PROVIDED RECORDS: Begin

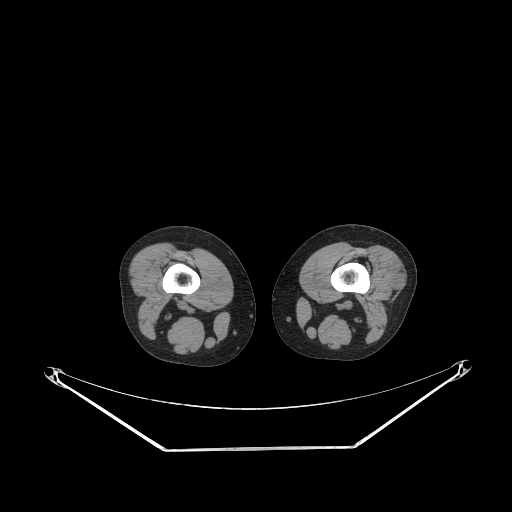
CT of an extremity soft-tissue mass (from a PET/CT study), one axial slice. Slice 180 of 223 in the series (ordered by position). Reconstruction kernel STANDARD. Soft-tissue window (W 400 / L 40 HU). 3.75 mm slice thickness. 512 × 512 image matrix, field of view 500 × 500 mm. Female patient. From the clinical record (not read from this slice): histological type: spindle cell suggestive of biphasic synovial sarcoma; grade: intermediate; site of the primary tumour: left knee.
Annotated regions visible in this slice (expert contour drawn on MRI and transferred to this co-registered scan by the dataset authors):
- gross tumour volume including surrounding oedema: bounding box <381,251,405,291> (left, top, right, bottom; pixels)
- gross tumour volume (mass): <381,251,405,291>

PROVIDED RECORDS: End
PROVIDED RECORDS: Begin

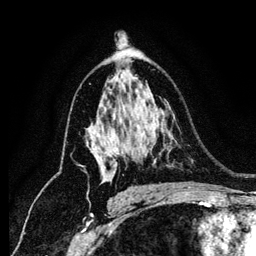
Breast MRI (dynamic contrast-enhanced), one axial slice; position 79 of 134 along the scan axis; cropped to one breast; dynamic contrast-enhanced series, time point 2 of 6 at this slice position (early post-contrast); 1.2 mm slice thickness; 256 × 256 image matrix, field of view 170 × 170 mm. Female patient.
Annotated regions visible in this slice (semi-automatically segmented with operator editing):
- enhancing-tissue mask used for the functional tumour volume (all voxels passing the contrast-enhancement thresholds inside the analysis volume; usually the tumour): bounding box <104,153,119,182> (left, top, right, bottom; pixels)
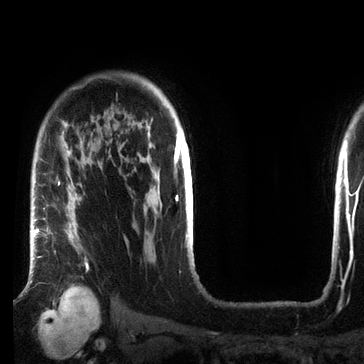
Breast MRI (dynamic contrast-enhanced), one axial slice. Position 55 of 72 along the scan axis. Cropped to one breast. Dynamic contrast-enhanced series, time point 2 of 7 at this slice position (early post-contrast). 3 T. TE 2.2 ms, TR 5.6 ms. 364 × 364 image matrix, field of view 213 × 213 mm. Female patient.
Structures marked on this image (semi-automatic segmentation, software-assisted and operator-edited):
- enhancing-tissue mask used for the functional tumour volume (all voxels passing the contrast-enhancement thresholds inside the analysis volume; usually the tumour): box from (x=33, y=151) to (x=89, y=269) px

PROVIDED RECORDS: End

### WHAT THE TASK REQUIRES
From the listing above, copy out each line where the word "semi" appears.

### RESULT OF THIS TASK
Annotated regions visible in this slice (semi-automatically segmented with operator editing):
Structures marked on this image (semi-automatic segmentation, software-assisted and operator-edited):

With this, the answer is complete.